In this case, drop.io will give you 100MB for free (or 1GB if you pay $10 for a year, or a lot more through their brand new enterprise service, the drop.io manager). The problem I see is that, if you were to make something that was very popular, you could very easily end up being what I call a Poor Value Propsition (eg, a customers that actually COSTS you money.). This is primarily because drop.io uses Amazon’s AWS and AWS is Not Cheap.
Let us look at the example of drop.io’s new Professional Plan. $19.99 a month, for 20gb (And of course, unlimited bandwidth). In the following calculations, we will use the cheapest possible prices for amazon services, so as to give the best case possible.
Now, you are paying them $19.99 a month. Presumably, there would be incidental costs like credit card charges, but we’ll make those $0 for now, giving the entire sum to drop.io. First, we subtract the storage costs for s3.
At $0.12 per GB x 20, that equals $2.40. That’s 12% gone already, on pure storage costs. This leaves $17.59. Next, we have transfer costs. Now if you transfer over 150TB, the price goes down to $0.10 per GB. A little elementary maths gives us this:
$17.59 / $0.10 = 175.9, or 175.9 GB.
This means that, if you filled up your drop, you’d have to transfer 175.9GB a month and then anything after that, actually costs drop.io money. (This does not include incidental transfers like logos, CSS, etc and computational costs of EC2). Now, this seems like a lot, but infact, it’s not. That’s only 8.795x the size of your drop. If you were perhaps, posting HD videos of say.. urban exploration, or performances, or DJ sessions or something similar, do you really think it would be hard to get say.. 20 people to view half of the videos in your drop? Or 40 people a quarter? Or even 100 people to view just one or two? Probably not.

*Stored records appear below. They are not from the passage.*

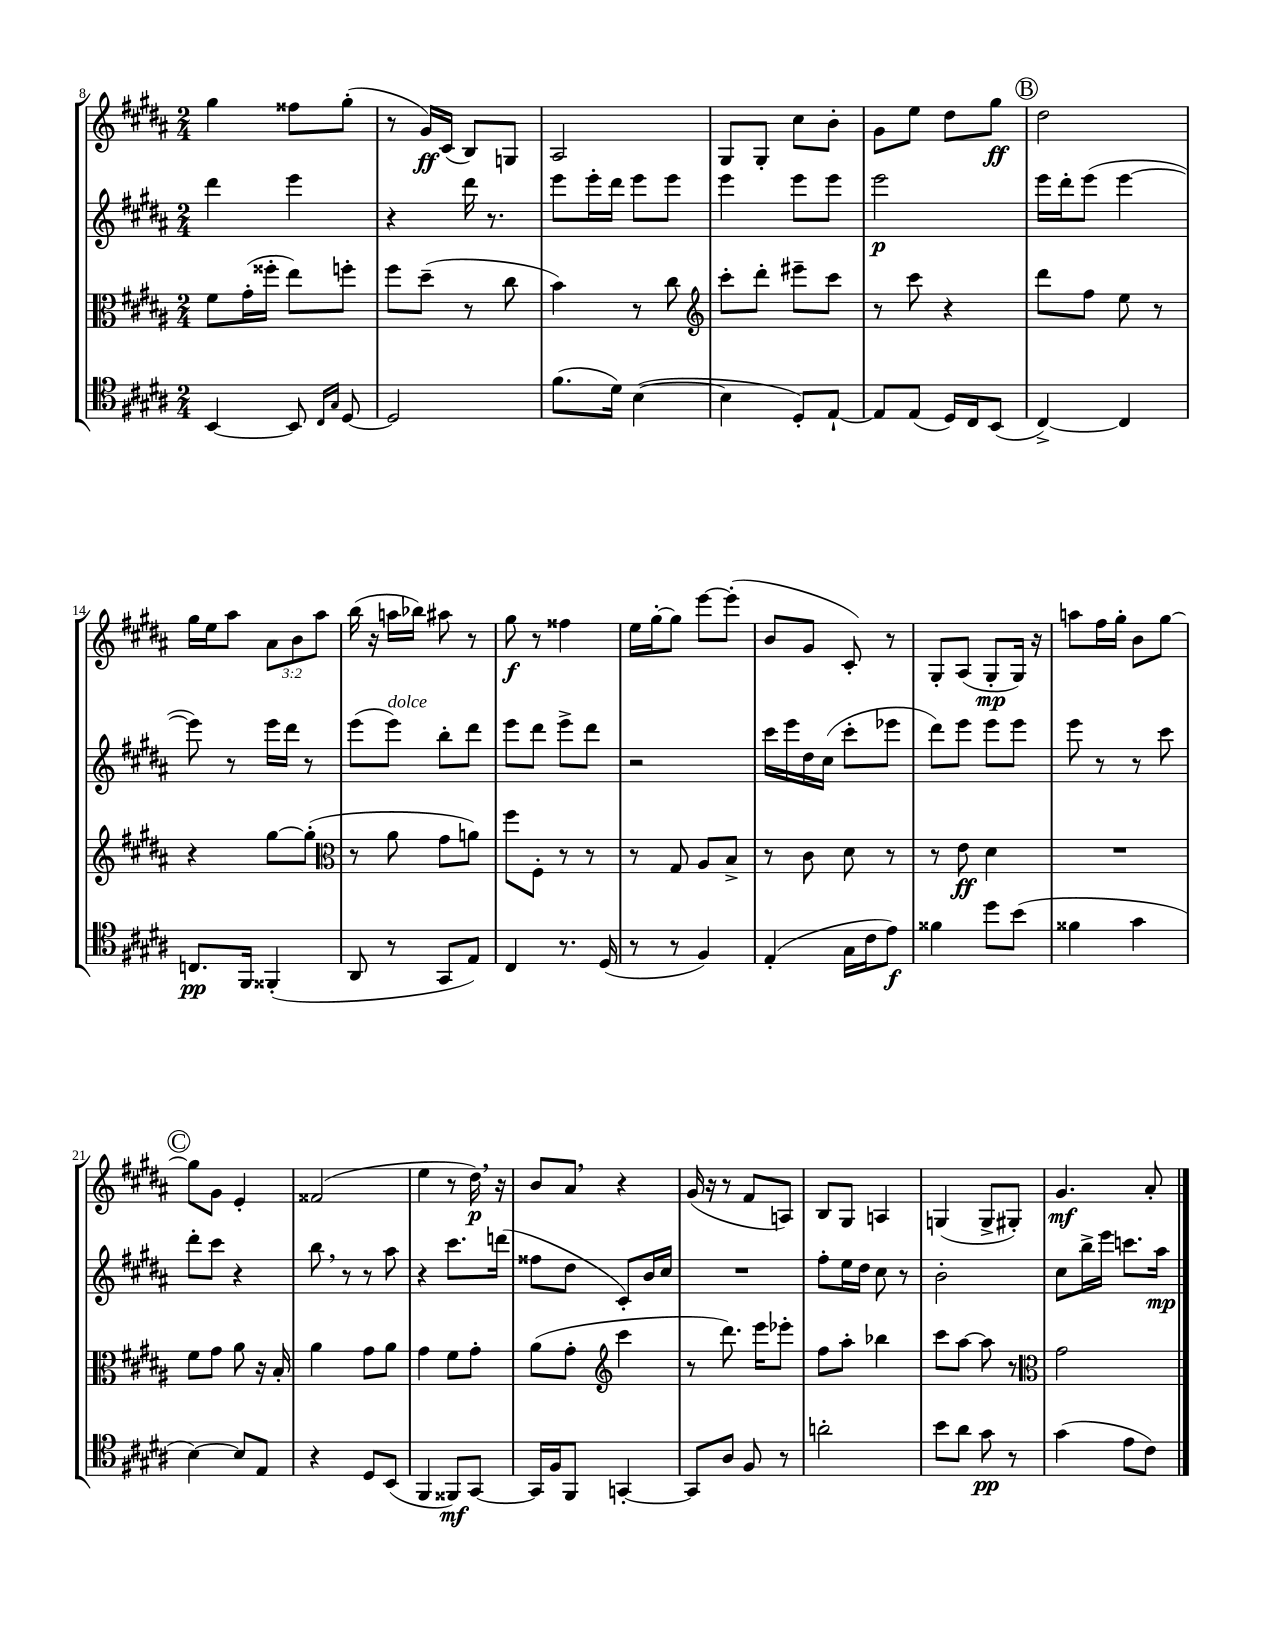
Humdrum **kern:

**kern	**dynam	**kern	**dynam	**kern	**dynam	**kern	**dynam
*part4	*part4	*part3	*part3	*part2	*part2	*part1	*part1
*staff4	*staff4	*staff3	*staff3	*staff2	*staff2	*staff1	*staff1
*clefC4	*	*clefC3	*	*clefG2	*	*clefG2	*
*k[f#c#g#d#a#]	*	*k[f#c#g#d#a#]	*	*k[f#c#g#d#a#]	*	*k[f#c#g#d#a#]	*
*M2/4	*	*M2/4	*	*M2/4	*	*M2/4	*
=8	=8	=8	=8	=8	=8	=8	=8
[4BB/	.	8f#\L	.	4ddd#\	.	4gg#\	.
.	.	(16g#'\L	.	.	.	.	.
.	.	16ff##X'\JJ	.	.	.	.	.
8BB/]	.	8ee\L)	.	4eee\	.	8ff##X\L	.
16qqC#/LL	.	.	.	.	.	.	.
16qqG#/JJ	.	.	.	.	.	.	.
[8D#/	.	8ffn'\J	.	.	.	(8gg#'\J	.
=9	=9	=9	=9	=9	=9	=9	=9
2D#/]	.	8ff#\L	.	4r	.	8r	.
.	.	(8dd#~\J	.	.	.	16g#/LL)	ff
.	.	.	.	.	.	(16c#/JJ	.
.	.	8r	.	16ddd#\	.	8B/L)	.
.	.	.	.	8.r	.	.	.
.	.	8cc#\	.	.	.	8Gn/J	.
=10	=10	=10	=10	=10	=10	=10	=10
(8.f#\L	.	4b\)	.	8eee\L	.	2A#/	.
.	.	.	.	16eee'\L	.	.	.
16d#\Jk)	.	.	.	16ddd#\JJ	.	.	.
([4B\	.	8r	.	8eee\L	.	.	.
.	.	8cc#\	.	8eee\J	.	.	.
=11	=11	=11	=11	=11	=11	=11	=11
*	*	*clefG2	*	*	*	*	*
4B\]	.	8ccc#'\L	.	4eee\	.	8G#/L	.
.	.	8ddd#'\J	.	.	.	8G#'/J	.
8D#'/L)	.	8eee#X~\L	.	8eee\L	.	8cc#\L	.
[8E`/J	.	8ccc#\J	.	8eee\J	.	8b'\J	.
=12	=12	=12	=12	=12	=12	=12	=12
8E/L]	.	8r	.	2eee\	p	8g#\L	.
(8E/J	.	8ccc#\	.	.	.	8ee\J	.
16D#/LL)	.	4r	.	.	.	8dd#\L	.
16C#/J	.	.	.	.	.	.	.
(8BB/J	.	.	.	.	.	8gg#\J	ff
!!LO:REH:place=s1:t=B
=13	=13	=13	=13	=13	=13	=13	=13
[4C#^/)	.	8ddd#\L	.	16eee\LL	.	2dd#\	.
.	.	.	.	16ddd#'\J	.	.	.
.	.	8ff#\J	.	(8eee\J	.	.	.
4C#/]	.	8ee\	.	[4eee\	.	.	.
.	.	8r	.	.	.	.	.
!!LO:LB:g=z
=14	=14	=14	=14	=14	=14	=14	=14
8.Cn/L	pp	4r	.	8eee\])	.	16gg#\LL	.
.	.	.	.	.	.	16ee\J	.
.	.	.	.	8r	.	8aa#\J	.
16FF#/Jk	.	.	.	.	.	.	.
(4FF##X'/	.	[8gg#\L	.	16eee\LL	.	12a#\L	.
.	.	.	.	16ddd#\JJ	.	.	.
.	.	.	.	.	.	12b\	.
.	.	(8gg#'\J]	.	8r	.	.	.
.	.	.	.	.	.	12aa#\J	.
=15	=15	=15	=15	=15	=15	=15	=15
*	*	*clefC3	*	*	*	*	*
8AA#/	.	8r	.	(8eee\L	.	(16bb\	.
.	.	.	.	.	.	16r	.
!	!	!	!	!LO:TX:a:i:t=dolce	!	!	!
8r	.	8a#\	.	8eee\J)	.	16aan\LL	.
.	.	.	.	.	.	16bb-X\JJ)	.
8GG#/L	.	8g#\L	.	8bb'\L	.	8aa#X\	.
8E/J)	.	8an\J)	.	8ddd#\J	.	8r	.
=16	=16	=16	=16	=16	=16	=16	=16
4C#/	.	8ff#\L	.	8eee\L	.	8gg#\	f
.	.	8F#'\J	.	8ddd#\J	.	8r	.
8.r	.	8r	.	8eee^\L	.	4ff##X\	.
.	.	8r	.	8ddd#\J	.	.	.
(16D#/	.	.	.	.	.	.	.
=17	=17	=17	=17	=17	=17	=17	=17
8r	.	8r	.	2r	.	16ee\LL	.
.	.	.	.	.	.	[16gg#'\J	.
8r	.	8G#/	.	.	.	8gg#\J]	.
4F#/)	.	8A#/L	.	.	.	[8eee\L	.
.	.	8B^/J	.	.	.	(8eee'\J]	.
=18	=18	=18	=18	=18	=18	=18	=18
(4E'/	.	8r	.	16ccc#\LL	.	8b/L	.
.	.	.	.	16eee\	.	.	.
.	.	8c#\	.	16dd#\	.	8g#/J	.
.	.	.	.	(16cc#\JJ	.	.	.
16G#\LL	.	8d#\	.	8ccc#'\L	.	8c#'/)	.
16c#\J	.	.	.	.	.	.	.
8e\J)	f	8r	.	8eee-X\J	.	8r	.
=19	=19	=19	=19	=19	=19	=19	=19
4f##X\	.	8r	.	8ddd#\L)	.	8G#'/L	.
.	.	8e\	ff	8eee\J	.	(8A#/J	.
8dd#\L	.	4d#\	.	8eee\L	.	8G#'/L	mp
(8b\J	.	.	.	8eee\J	.	16G#/Jk)	.
.	.	.	.	.	.	16r	.
=20	=20	=20	=20	=20	=20	=20	=20
4f##X\	.	2r	.	8eee\	.	8aan\L	.
.	.	.	.	8r	.	16ff#\L	.
.	.	.	.	.	.	16gg#'\JJ	.
4g#\	.	.	.	8r	.	8b\L	.
.	.	.	.	8ccc#\	.	[8gg#\J	.
!!LO:LB:g=z
!!LO:REH:place=s1:t=C
=21	=21	=21	=21	=21	=21	=21	=21
[4B\)	.	8f#\L	.	8ddd#'\L	.	8gg#\L]	.
.	.	8g#\J	.	8ccc#\J	.	8g#\J	.
8B/L]	.	8a#\	.	4r	.	4e'/	.
8E/J	.	16r	.	.	.	.	.
.	.	16B'/	.	.	.	.	.
=22	=22	=22	=22	=22	=22	=22	=22
4r	.	4a#\	.	8bb,\	.	(2f##X/	.
.	.	.	.	8r	.	.	.
8D#/L	.	8g#\L	.	8r	.	.	.
(8BB/J	.	8a#\J	.	8aa#\	.	.	.
=23	=23	=23	=23	=23	=23	=23	=23
4FF#/	.	4g#\	.	4r	.	4ee\	.
8FF##X/L)	mf	8f#\L	.	8.ccc#\L	.	8r	.
[8GG#/J	.	8g#'\J	.	.	.	16dd#,\)	p
.	.	.	.	(16dddn\Jk	.	16r	.
=24	=24	=24	=24	=24	=24	=24	=24
16GG#/LL]	.	(8a#\L	.	8ff##X\L	.	8b/L	.
16F#/J	.	.	.	.	.	.	.
8FF#/J	.	8g#'\J	.	8dd#\J	.	8a#,/J	.
*	*	*clefG2	*	*	*	*	*
[4GGn'/	.	4ccc#\	.	8c#'/L)	.	4r	.
.	.	.	.	16b/L	.	.	.
.	.	.	.	16cc#/JJ	.	.	.
=25	=25	=25	=25	=25	=25	=25	=25
8GG/L]	.	8r	.	2r	.	(16g#/	.
.	.	.	.	.	.	16r	.
8A#/J	.	8.ddd#\)	.	.	.	8r	.
8F#/	.	.	.	.	.	8f#/L	.
.	.	16eee\KL	.	.	.	.	.
8r	.	8eee-X'\J	.	.	.	8An/J)	.
=26	=26	=26	=26	=26	=26	=26	=26
2an'\	.	8ff#\L	.	8ff#'\L	.	8B/L	.
.	.	8aa#'\J	.	16ee\L	.	8G#/J	.
.	.	.	.	16dd#\JJ	.	.	.
.	.	4bb-X\	.	8cc#\	.	4An/	.
.	.	.	.	8r	.	.	.
=27	=27	=27	=27	=27	=27	=27	=27
8b\L	.	8ccc#\L	.	2b'\	.	(4Gn/	.
8a#\J	.	[8aa#\J	.	.	.	.	.
8g#\	pp	8aa#\]	.	.	.	8G^/L	.
8r	.	8r	.	.	.	8G#X'/J)	.
=28	=28	=28	=28	=28	=28	=28	=28
*	*	*clefC3	*	*	*	*	*
(4g#\	.	2g#\	.	8cc#\L	.	4.g#/	mf
.	.	.	.	16bb^\L	.	.	.
.	.	.	.	16eee\JJ	.	.	.
8e\L	.	.	.	8.cccn\L	.	.	.
8c#\J)	.	.	.	.	.	8a#'/	.
.	.	.	.	16aa#\Jk	mp	.	.
==	==	==	==	==	==	==	==
*-	*-	*-	*-	*-	*-	*-	*-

So lets run some possible numbers. 30 minutes of 720p video of say.. parkour antics (I like Parkour). That would be 1.8GB. You film these videos once a week, on the weekend. Each week, you get 2,000 video views of new and old content. Parkour is popular! That’s 2000 x 1.8GB, or 3600GB.
So 3600GB x $0.10 =$360. Per Week. Or $1440 a month. Now, as we calculated before, there is $17.59 left over for bandwidth. So you subtract that, $1440 – $17.59 and that leaves $1422.41. That’s a lot!
Every month, you end up costing drop.io over $1400 dollars. That’s around $18k a year. (($360 x 52) – Even if you assumed only 2,000 view a month, instead of a week, that’s still nearly $4500 a year.
Now, how many of these would you need before it eats up all the profit you make from people who pay for drops they hardly use, and then starts eating into the money you’re using for payroll?
To date, drop.io has raised $3.9 million dollars. By my reckoning, it’d only take about 250 of what I deem High Use (2000 HDvideo views a week) drops, or around 900 Medium Use (2000 HDvideo views a month) to deplete that capital in a single year.
And that’s just to pay Amazon.
In closing, this is why I feel that drop.io is something of a white elephant and that the companies risks being unprofitable. Perhaps some bandwidth limits are in order, guys. (And please, no, none of that “fair use” crap. Define Your Limits.)